Die Berliner werden immer dicker. Jeder neunte AOK-Versicherte ist in der Haupstadt stark übergewichtig. Damit haben 35 Prozent mehr Menschen eine Adipositas-Diagnose als noch vor zehn Jahren, berichtet die AOK Nordost unter Berufung auf Daten aus ihrem neuen Gesundheitsatlas. Am dicksten sind die Berliner im Ortsteil Oberspree in Treptow-Köpenick.
Wie die AOK mitteilte, hat das Problem starken Übergewichts berlinweit zugenommen. Erhielten im Jahre 2011 noch rund acht Prozent der AOK-versicherten Berliner eine entsprechende Diagnose, waren es 2021 schon rund elf Prozent. Berlinweit ist von etwa 380.000 Betroffenen auszugehen.
Am häufigsten kommt Fettleibigkeit dabei im Ortsteil Oberspree im Bezirk Treptow-Köpenick vor: Dort war fast jeder Fünfte (19,1 Prozent) adipös. Dicht dahinter folgen das Frauenviertel in Neukölln (17,2 Prozent) und der Kiez um den Cecilienplatz in Marzahn-Hellersdorf (16,8 Prozent).
Ring um die Immanuelkirchstraße leben die Berliner am gesündesten
Deutlich besser schneiden Kieze in Prenzlauer Berg ab. Vorne liegt das Gebiet um die Immanuelkirchstraße. Dort hatten nur rund sechs Prozent der AOK-Versicherten die Diagnose einer starken Übergewichtigkeit, auf Platz liegt der Helmholtzplatz mit 6,6 Prozent. Dazwischen schiebt sich nur die Bornitzstraße in Lichtenberg mit 6,4 Prozent.
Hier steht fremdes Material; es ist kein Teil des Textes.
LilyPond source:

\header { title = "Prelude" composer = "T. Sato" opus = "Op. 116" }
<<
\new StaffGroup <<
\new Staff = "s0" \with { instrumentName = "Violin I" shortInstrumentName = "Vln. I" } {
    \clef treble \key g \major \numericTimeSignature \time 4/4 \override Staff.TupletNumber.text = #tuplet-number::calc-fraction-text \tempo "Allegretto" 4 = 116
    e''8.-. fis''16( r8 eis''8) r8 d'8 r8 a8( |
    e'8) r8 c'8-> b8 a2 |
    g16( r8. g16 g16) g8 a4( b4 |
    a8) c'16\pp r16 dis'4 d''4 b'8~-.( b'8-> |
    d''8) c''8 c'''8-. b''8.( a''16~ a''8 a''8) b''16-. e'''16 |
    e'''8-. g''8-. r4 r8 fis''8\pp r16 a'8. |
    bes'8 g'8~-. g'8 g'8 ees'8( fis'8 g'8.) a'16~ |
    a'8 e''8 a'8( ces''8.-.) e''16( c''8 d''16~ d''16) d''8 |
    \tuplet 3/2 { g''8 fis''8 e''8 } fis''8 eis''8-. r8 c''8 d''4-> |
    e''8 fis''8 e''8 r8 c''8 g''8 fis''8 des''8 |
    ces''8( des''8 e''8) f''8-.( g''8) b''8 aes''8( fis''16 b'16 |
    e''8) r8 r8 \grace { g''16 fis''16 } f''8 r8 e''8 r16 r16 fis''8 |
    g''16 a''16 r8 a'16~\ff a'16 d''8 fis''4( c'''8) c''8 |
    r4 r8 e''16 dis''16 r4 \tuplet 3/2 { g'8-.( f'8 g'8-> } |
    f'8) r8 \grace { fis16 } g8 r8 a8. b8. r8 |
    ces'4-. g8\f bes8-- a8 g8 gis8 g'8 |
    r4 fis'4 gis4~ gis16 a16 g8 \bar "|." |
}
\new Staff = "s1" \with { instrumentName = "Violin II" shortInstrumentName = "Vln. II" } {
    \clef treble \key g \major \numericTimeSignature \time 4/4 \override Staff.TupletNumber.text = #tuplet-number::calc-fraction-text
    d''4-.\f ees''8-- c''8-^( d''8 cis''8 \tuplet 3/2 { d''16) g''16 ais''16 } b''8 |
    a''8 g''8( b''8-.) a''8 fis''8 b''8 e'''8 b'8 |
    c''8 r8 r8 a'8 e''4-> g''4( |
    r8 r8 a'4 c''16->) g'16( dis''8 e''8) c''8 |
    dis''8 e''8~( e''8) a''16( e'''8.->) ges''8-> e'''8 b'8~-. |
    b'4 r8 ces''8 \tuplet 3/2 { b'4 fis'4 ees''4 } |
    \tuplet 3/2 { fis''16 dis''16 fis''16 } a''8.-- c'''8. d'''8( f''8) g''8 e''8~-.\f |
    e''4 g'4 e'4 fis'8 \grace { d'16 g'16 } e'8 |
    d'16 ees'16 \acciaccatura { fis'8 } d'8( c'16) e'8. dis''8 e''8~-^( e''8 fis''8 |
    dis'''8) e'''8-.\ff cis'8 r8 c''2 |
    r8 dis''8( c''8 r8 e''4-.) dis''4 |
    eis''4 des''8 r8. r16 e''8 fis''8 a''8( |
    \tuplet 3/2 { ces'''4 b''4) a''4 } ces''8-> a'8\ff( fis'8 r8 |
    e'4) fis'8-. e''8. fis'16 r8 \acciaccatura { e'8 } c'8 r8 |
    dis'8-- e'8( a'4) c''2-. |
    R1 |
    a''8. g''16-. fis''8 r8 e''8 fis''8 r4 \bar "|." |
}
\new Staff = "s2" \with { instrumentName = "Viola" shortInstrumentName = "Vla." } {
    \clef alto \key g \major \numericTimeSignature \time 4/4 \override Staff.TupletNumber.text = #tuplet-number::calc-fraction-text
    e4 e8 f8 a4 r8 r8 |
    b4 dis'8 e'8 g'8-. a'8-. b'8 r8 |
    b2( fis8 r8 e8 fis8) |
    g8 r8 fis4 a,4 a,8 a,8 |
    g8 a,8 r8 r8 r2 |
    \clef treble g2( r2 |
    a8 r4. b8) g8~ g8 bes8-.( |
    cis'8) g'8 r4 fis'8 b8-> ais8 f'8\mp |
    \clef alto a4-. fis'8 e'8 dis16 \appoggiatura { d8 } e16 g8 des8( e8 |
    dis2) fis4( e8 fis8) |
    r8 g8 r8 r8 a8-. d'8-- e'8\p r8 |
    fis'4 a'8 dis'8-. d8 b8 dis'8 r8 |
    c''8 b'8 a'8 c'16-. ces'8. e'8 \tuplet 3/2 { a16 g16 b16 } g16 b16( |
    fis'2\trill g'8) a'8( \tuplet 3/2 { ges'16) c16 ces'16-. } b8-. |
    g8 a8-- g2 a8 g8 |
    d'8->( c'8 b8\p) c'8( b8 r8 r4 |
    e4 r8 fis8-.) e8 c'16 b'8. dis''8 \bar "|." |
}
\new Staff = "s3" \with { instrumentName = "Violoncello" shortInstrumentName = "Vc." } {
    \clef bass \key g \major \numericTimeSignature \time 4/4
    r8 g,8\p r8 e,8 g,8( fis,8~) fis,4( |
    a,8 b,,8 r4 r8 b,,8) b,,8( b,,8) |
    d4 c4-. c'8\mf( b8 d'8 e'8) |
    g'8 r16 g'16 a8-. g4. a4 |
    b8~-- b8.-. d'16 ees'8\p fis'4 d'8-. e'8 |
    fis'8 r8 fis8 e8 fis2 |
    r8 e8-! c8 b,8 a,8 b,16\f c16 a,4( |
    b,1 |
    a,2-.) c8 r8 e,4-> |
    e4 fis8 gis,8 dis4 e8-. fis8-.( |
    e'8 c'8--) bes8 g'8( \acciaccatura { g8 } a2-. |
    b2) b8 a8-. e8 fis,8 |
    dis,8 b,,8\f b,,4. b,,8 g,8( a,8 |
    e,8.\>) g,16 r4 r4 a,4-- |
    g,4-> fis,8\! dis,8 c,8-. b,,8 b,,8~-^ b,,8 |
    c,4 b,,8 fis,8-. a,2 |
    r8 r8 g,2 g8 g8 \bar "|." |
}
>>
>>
Diese Zahlen deuten schon auf eine andere Erkenntnis hin: Besonders von Adipositas betroffen sind Bewohner sozial benachteiligter Kieze. Sie haben ein 13 Prozent höheres Risiko für Adipositas als Bewohner der reichsten Berliner Kieze. Arbeitslose AOK-Versicherte haben sogar ein 22 Prozent höheres Risiko, an Adipositas zu erkranken.

Da kann man auch anhand der Grafik nachvollziehen: Besonders wenige Fälle gibt es in der Stadtmitte, in Prenzlauer Berg, Friedrichshain-Kreuzberg, Charlottenburg-Wilmersdorf und im Südwesten (Steglitz-Zehlendorf).
Dicke erkranken eher am Herzen und bekommen öfter Dickdarmkrebs
Die Krankenkasse fordert unter dem Eindruck der Zahlen verbindliche Reduktionsziele für den Fett- und Zuckergehalt von Lebensmitteln. Aber auch Betriebe, Kitas und Schulen seien gefordert, mehr gegen Adipositas zu tun. Von Adipositas Betroffene hätten ein rund doppelt so hohes Risiko, an Rückenschmerzen, Depressionen, Asthma und der Lungenkrankheit COPD zu erkranken.
Von einer koronaren Herzkrankheit sind adipöse Menschen rund 120 Prozent häufiger betroffen, von Diabetes rund 450 Prozent häufiger und von Bluthochdruck sogar rund 620 Prozent häufiger. Aber auch für Dickdarmkrebs (36 Prozent) und bösartige Krebs-Neubildungen (46 Prozent) haben adipöse AOK-Versicherte ein höheres Risiko.